**** Provided information ****

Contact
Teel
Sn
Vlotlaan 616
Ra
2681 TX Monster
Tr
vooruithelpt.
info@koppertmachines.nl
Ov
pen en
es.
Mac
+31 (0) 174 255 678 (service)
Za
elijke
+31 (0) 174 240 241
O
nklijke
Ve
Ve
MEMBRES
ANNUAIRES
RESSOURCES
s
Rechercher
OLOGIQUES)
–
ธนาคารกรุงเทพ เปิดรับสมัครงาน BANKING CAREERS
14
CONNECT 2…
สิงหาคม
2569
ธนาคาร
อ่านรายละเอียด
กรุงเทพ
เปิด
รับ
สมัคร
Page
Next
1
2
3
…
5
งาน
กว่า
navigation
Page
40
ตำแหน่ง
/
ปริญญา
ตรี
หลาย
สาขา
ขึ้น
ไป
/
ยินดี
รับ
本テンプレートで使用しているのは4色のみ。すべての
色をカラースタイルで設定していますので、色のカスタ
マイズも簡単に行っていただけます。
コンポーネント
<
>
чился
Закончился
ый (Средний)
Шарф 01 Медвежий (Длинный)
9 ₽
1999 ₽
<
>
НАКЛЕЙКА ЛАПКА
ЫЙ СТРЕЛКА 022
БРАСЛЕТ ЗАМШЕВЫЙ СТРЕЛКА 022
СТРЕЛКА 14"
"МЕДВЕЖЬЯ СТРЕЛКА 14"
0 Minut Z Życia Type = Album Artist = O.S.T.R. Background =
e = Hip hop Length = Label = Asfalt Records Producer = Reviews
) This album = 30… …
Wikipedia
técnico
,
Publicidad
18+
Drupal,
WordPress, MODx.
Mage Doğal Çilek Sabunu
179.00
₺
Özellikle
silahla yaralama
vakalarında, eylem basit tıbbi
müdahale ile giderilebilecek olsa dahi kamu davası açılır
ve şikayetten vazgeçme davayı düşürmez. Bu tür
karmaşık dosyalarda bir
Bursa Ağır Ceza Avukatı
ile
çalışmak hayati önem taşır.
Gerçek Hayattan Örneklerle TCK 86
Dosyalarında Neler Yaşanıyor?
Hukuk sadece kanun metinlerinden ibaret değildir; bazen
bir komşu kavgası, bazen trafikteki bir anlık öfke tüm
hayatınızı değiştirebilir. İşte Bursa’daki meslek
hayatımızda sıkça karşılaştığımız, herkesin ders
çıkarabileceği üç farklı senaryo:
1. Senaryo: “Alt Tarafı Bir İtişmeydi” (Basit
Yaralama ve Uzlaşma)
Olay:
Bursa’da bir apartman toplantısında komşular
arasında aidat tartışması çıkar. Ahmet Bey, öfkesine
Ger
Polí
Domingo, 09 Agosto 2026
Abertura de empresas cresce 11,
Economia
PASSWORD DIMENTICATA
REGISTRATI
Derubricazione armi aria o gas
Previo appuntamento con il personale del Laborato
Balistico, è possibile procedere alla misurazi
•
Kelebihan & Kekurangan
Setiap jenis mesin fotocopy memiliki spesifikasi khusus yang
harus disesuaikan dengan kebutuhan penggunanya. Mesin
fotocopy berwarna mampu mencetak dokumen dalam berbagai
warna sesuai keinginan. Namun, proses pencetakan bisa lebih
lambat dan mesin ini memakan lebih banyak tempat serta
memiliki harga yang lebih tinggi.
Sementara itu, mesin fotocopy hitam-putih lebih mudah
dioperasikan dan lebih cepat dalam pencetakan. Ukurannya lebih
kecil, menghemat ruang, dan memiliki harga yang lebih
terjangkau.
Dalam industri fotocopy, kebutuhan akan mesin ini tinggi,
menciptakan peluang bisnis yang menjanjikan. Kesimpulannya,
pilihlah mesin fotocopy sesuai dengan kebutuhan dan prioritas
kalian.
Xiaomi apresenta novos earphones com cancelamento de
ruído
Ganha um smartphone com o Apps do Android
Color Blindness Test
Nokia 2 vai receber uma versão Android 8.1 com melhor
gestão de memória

****

Problem to work on: Retrieve every line above holding the word "СТРЕЛКА".

Reply to the task:
ЫЙ СТРЕЛКА 022
БРАСЛЕТ ЗАМШЕВЫЙ СТРЕЛКА 022
СТРЕЛКА 14"
"МЕДВЕЖЬЯ СТРЕЛКА 14"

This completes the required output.